There’s a very definite end-of-tour feel about Bag Of Cans tonight. A looseness, a slightly frayed edge — although, to be fair, it feels like that’s probably how they go about their business on a daily basis anyway.
They kick off with “Favourite Shirt”, complete with that trumpet line cutting through the chaos, which quite frankly has the sort of swagger that makes you think Blur need their song back. From there it rolls straight into “Spin Cycle”, which absolutely sounds like it’s fuelled by hair-of-the-dog energy — and fittingly, “Hair of the Dog” follows, sounding exactly like a band who’ve been living in venues for days and leaning into it.
“Milk and More” comes with the context that matters here: it’s a song about a cocaine-addled milkman. No joke. If you’re going to write a song like that, you might as well play it — and they do, with the sort of commitment that suggests they know exactly how ridiculous it is.
The little dance happens during “Man in the Shed”, a song that feels oddly joyous for something that sounds like it’s about carbon monoxide equipment and bad decisions. There’s a sort of punkish, chaotic joy to all of this — messy, zany, and deliberately off-kilter.
And like they say themselves: not what you thought at an Ash gig.

From our vantage point above the crowd at the Institute this evening, we can see the whole room — including the bar staff on the right-hand side, clearly enjoying themselves, dancing away to songs that strike you as… well… they wouldn’t have been born when “1977” came out. And that’s the thing straight away: these songs don’t feel old, they feel alive.
Ash are a classic rock band who have been around for 30 years, and what they’ve produced in those 30 years is remarkable. There’s a new attitude here, and a sense that this material matters just as much to them as anything that’s come before.
The first four songs come from the new album — they are evidently keen on the new album Ad Astra — and they earn their place completely. The title track sets the tone, and after it comes “A Life Less Ordinary”, which is a bold bit of sequencing because when that song hits, it changes everything. The room shifts.
From there it moves into “Orpheus” and “Goldfinger”, two songs that underline just how deep the catalogue runs. There’s a real contrast when the darker, heavier “Deadly Love” follows — and then “Which One Do You Want?”, also from the new record. It’s around here that Tim Wheeler does his chat about choices — Birmingham City or Aston Villa, Noddy Holder or Ozzy Osbourne — and for the latter I will choose Noddy, but I probably should keep that quiet, shall we think? Probably best to remember the middle of this.
Then there are the two huge anthems. First “Shining Light”, then “Oh Yeah” — both absolutely enormous. Before things tip fully into party mode, there’s “Hallion”, the standout from the last record, which lands perfectly in this set and reminds you just how sharp the more recent material still is.

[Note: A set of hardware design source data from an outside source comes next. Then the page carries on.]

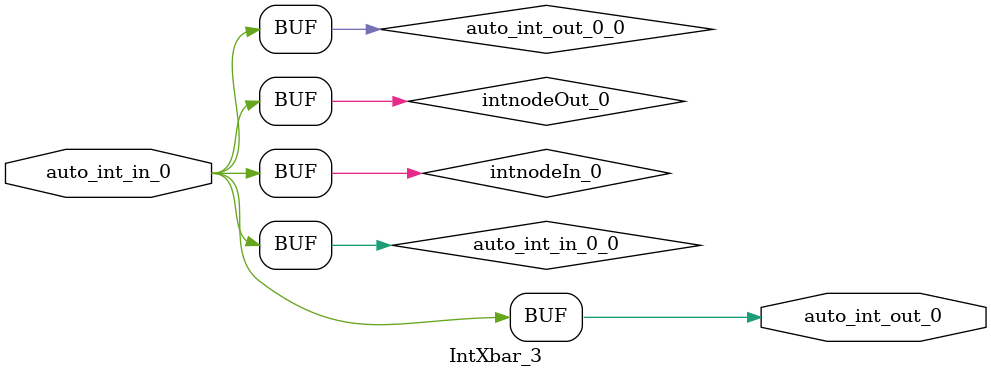
<source format=sv>
`ifndef RANDOMIZE
  `ifdef RANDOMIZE_MEM_INIT
    `define RANDOMIZE
  `endif // RANDOMIZE_MEM_INIT
`endif // not def RANDOMIZE
`ifndef RANDOMIZE
  `ifdef RANDOMIZE_REG_INIT
    `define RANDOMIZE
  `endif // RANDOMIZE_REG_INIT
`endif // not def RANDOMIZE

`ifndef RANDOM
  `define RANDOM $random
`endif // not def RANDOM

// Users can define INIT_RANDOM as general code that gets injected into the
// initializer block for modules with registers.
`ifndef INIT_RANDOM
  `define INIT_RANDOM
`endif // not def INIT_RANDOM

// If using random initialization, you can also define RANDOMIZE_DELAY to
// customize the delay used, otherwise 0.002 is used.
`ifndef RANDOMIZE_DELAY
  `define RANDOMIZE_DELAY 0.002
`endif // not def RANDOMIZE_DELAY

// Define INIT_RANDOM_PROLOG_ for use in our modules below.
`ifndef INIT_RANDOM_PROLOG_
  `ifdef RANDOMIZE
    `ifdef VERILATOR
      `define INIT_RANDOM_PROLOG_ `INIT_RANDOM
    `else  // VERILATOR
      `define INIT_RANDOM_PROLOG_ `INIT_RANDOM #`RANDOMIZE_DELAY begin end
    `endif // VERILATOR
  `else  // RANDOMIZE
    `define INIT_RANDOM_PROLOG_
  `endif // RANDOMIZE
`endif // not def INIT_RANDOM_PROLOG_

// Include register initializers in init blocks unless synthesis is set
`ifndef SYNTHESIS
  `ifndef ENABLE_INITIAL_REG_
    `define ENABLE_INITIAL_REG_
  `endif // not def ENABLE_INITIAL_REG_
`endif // not def SYNTHESIS

// Include rmemory initializers in init blocks unless synthesis is set
`ifndef SYNTHESIS
  `ifndef ENABLE_INITIAL_MEM_
    `define ENABLE_INITIAL_MEM_
  `endif // not def ENABLE_INITIAL_MEM_
`endif // not def SYNTHESIS

// Standard header to adapt well known macros for prints and assertions.

// Users can define 'PRINTF_COND' to add an extra gate to prints.
`ifndef PRINTF_COND_
  `ifdef PRINTF_COND
    `define PRINTF_COND_ (`PRINTF_COND)
  `else  // PRINTF_COND
    `define PRINTF_COND_ 1
  `endif // PRINTF_COND
`endif // not def PRINTF_COND_

// Users can define 'ASSERT_VERBOSE_COND' to add an extra gate to assert error printing.
`ifndef ASSERT_VERBOSE_COND_
  `ifdef ASSERT_VERBOSE_COND
    `define ASSERT_VERBOSE_COND_ (`ASSERT_VERBOSE_COND)
  `else  // ASSERT_VERBOSE_COND
    `define ASSERT_VERBOSE_COND_ 1
  `endif // ASSERT_VERBOSE_COND
`endif // not def ASSERT_VERBOSE_COND_

// Users can define 'STOP_COND' to add an extra gate to stop conditions.
`ifndef STOP_COND_
  `ifdef STOP_COND
    `define STOP_COND_ (`STOP_COND)
  `else  // STOP_COND
    `define STOP_COND_ 1
  `endif // STOP_COND
`endif // not def STOP_COND_

module IntXbar_3(
  input  auto_int_in_0,	// src/main/scala/diplomacy/LazyModule.scala:374:18
  output auto_int_out_0	// src/main/scala/diplomacy/LazyModule.scala:374:18
);

  wire auto_int_in_0_0 = auto_int_in_0;
  wire intnodeIn_0 = auto_int_in_0_0;	// src/main/scala/diplomacy/Nodes.scala:1214:17
  wire intnodeOut_0;	// src/main/scala/diplomacy/Nodes.scala:1205:17
  assign intnodeOut_0 = intnodeIn_0;	// src/main/scala/diplomacy/Nodes.scala:1205:17, :1214:17
  wire auto_int_out_0_0 = intnodeOut_0;	// src/main/scala/diplomacy/Nodes.scala:1205:17
  assign auto_int_out_0 = auto_int_out_0_0;
endmodule


</source>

That gives way to the calypso cover before “Jump In The Line”, which somehow makes complete sense in this moment.” The main set ends with “Kung Fu” and “Girl From Mars” — because why not. Particularly “Girl From Mars”, an absolute fizzbomb full of E-numbers and sugar, and it’s as fresh as ever.
The encore begins with Tim Wheeler playing acoustic on his own for “My Favourite Ghost”, before the band return for “Braindead”, and finally the one they’re always going to play: “Burn Baby Burn.”
You can reach for the cliché if you want, but it fits: Ash are magnificent. Not just one of the best bands of their generation — one of the best bands this country has produced. There’s a world where these anthems were ringing out in stadiums last summer instead of Oasis.
Instead, Ash are doing something they would probably consider better: being a brilliant rock band on their own terms, night after night — and proving it all over again.